Our dataset contains information about different college majors and the wages/employment of people in those majors. Each row of the data is a college major, and the columns describe information about a sample taken of people who had that college major. There are 173 rows of total data. 76 of these rows are data on stem majors, which contains extra information about gender.
Categorical variables: -Major: Corresponds to each major. -Major_category: Broadly groups the majors into 5 main categories: Engineering, Computers & Mathematics, Physical Sciences, Biology & Life Science and Health -is_stem: Represents wheither the major is classified as STEM (Science-Technology-Engineering-Math). True corresponds to STEM majors -Median_cat: Groups the median income for a major into two categories: High and low.

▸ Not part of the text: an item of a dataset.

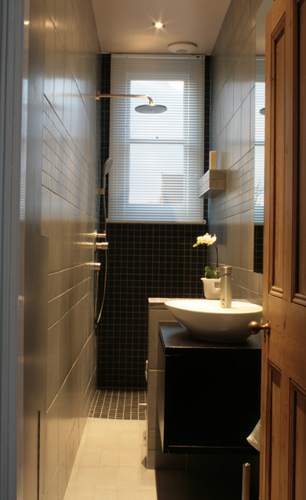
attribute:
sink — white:
[159, 286, 265, 339]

Quantitative variables: -Total.x: Represents the total number of students in a particular major -Men: Represents the number of male students with a particular major -Women: Represents the number of female students with a particular major -Median.x: Represents the median income of a certain major -ShareWomen: Represents the percentage of people studying a certain major that are female -Unemployment_rate: The percent of people with a certain major that are unemployed.
One of our main research objectives is to examine inequalities between women and men in the workforce and how it relates to college majors. We also aim to figure out ways to help students decide what field they should try to study in, as well as if they are recommended to go to grad school or not, and to help colleges pick which majors they should advertise and focus their resources on.

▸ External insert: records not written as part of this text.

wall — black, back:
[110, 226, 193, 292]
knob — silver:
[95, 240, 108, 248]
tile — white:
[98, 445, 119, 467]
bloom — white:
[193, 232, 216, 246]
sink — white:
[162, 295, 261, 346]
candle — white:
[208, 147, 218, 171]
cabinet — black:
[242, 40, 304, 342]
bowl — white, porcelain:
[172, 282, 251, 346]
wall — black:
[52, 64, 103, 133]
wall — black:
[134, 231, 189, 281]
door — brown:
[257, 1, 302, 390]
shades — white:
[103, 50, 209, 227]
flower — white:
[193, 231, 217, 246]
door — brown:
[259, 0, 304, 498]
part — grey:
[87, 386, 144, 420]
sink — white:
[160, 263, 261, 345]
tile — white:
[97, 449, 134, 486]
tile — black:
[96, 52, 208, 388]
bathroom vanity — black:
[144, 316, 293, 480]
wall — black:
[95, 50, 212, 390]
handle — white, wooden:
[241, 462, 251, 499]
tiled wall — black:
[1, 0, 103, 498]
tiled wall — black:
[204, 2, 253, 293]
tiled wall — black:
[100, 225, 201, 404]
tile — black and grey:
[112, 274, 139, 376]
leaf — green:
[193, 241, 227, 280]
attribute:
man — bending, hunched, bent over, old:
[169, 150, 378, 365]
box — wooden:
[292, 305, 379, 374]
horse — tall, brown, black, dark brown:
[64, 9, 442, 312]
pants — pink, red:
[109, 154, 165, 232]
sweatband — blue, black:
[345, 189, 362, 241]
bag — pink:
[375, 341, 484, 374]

More concretely, these are our 3 main research questions:
First Graph
To determine whether the share of women has an effect on median salary, we will look at the variables ShareWomen, and Median.x. We will compare Median.x to ShareWoman, where a correlation will determine that the share of women have an effect on median salary.
From the graph, we can see that for Median.x and ShareWoman has a distribution in which it dips in the center and is right skewed where the more share per woman decreases the median salary. This suggests that share of women has affected the median salary as the correlation here is not zero, which is represented by a curved line and not a flat horizontal line.
Second Graph
In order to see how the share of women affects the median salary, the variables of ShareWomen and Median.x and Major_category will be utilized in the graph.

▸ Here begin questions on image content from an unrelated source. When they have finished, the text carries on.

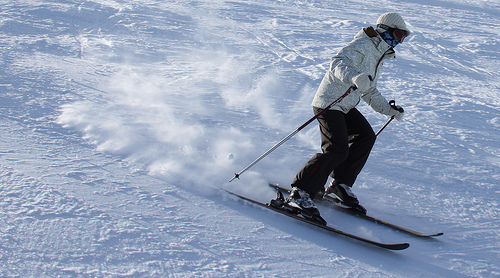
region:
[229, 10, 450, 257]
Man is skiing on hill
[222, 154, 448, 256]
man wearing a pair of skis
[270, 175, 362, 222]
man wearing a pair of skiboots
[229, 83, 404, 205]
man carrying two ski poles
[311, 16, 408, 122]
man wearing white jacket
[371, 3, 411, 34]
man wearing a white hat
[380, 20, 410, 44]
man wearing ski goggles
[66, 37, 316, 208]
snow dust flying behind skier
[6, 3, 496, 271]
snow is bright and white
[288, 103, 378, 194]
man wearing black ski pants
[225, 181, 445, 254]
a set of black skis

From the graph we can see a negative relationship between median salary and the share of the women. It can also be observed that the major categories are grouped up with each other, separated from other groups where engineering at a higher median and at a lower share of women, and health at a lower median and at a higher share of women. Thus, this demonstrates that the different majors correlates to a different amount of women as share of total, which results in varying median salaries.
Now moving on to exploring the relationship between Major and Gender, we see that there seems to be a strong correlation between the category and the percentage of total students that are female. Particularly, we see that across the categories Computers & Mathematics and Engineering, we see a far lower percentage of female students than the other categories, or the naive assumption that the distribution would follow the population distribution - roughly equal. For Health, we see the reverse behavior, with a far higher percentage of females with that major than other categories. One particular major has a percentage close to 100% for women, which highlights the polarity of genders and majors.
Now examining the distribution of the percentage of females across different categories, we see that the distribution is fairly similar for all but one category. Biology & Life Science has an unusually tight distribution, with the majority of majors having a fairly similar ratio of men to women. This could perhaps indicate that this field is equally attractive and has the same opportunities for both men and women.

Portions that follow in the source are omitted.